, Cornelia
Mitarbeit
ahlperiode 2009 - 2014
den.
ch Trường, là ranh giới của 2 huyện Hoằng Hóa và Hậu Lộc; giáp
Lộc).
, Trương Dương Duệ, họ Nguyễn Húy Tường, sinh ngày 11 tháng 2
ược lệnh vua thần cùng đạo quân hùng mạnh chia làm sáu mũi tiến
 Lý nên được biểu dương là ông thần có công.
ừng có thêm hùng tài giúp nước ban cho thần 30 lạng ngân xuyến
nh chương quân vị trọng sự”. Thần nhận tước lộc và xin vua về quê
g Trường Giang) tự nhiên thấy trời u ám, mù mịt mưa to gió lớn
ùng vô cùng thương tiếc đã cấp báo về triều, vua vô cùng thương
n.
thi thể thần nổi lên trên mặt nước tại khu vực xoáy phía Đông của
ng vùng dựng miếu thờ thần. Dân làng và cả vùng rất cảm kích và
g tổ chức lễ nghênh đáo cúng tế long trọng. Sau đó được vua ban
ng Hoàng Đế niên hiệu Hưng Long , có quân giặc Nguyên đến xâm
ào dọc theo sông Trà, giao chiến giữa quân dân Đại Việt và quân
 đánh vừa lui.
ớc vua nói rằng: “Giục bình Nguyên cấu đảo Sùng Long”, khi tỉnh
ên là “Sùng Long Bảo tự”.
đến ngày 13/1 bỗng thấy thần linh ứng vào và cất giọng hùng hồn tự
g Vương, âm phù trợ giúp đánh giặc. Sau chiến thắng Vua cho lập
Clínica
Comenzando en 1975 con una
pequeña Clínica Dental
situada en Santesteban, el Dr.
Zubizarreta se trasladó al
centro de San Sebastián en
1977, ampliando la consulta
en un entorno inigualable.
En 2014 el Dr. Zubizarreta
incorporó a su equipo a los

☆ ☆ ☆ ☆ ☆ ☆ ☆

▶ _EXERCISE PROMPT_: Begin at the first line of the records above and quote every line verbatim through the one that contains "ng Hoàng Đế".

▶ _RESPONSE_:
, Cornelia
Mitarbeit
ahlperiode 2009 - 2014
den.
ch Trường, là ranh giới của 2 huyện Hoằng Hóa và Hậu Lộc; giáp
Lộc).
, Trương Dương Duệ, họ Nguyễn Húy Tường, sinh ngày 11 tháng 2
ược lệnh vua thần cùng đạo quân hùng mạnh chia làm sáu mũi tiến
 Lý nên được biểu dương là ông thần có công.
ừng có thêm hùng tài giúp nước ban cho thần 30 lạng ngân xuyến
nh chương quân vị trọng sự”. Thần nhận tước lộc và xin vua về quê
g Trường Giang) tự nhiên thấy trời u ám, mù mịt mưa to gió lớn
ùng vô cùng thương tiếc đã cấp báo về triều, vua vô cùng thương
n.
thi thể thần nổi lên trên mặt nước tại khu vực xoáy phía Đông của
ng vùng dựng miếu thờ thần. Dân làng và cả vùng rất cảm kích và
g tổ chức lễ nghênh đáo cúng tế long trọng. Sau đó được vua ban
ng Hoàng Đế niên hiệu Hưng Long , có quân giặc Nguyên đến xâm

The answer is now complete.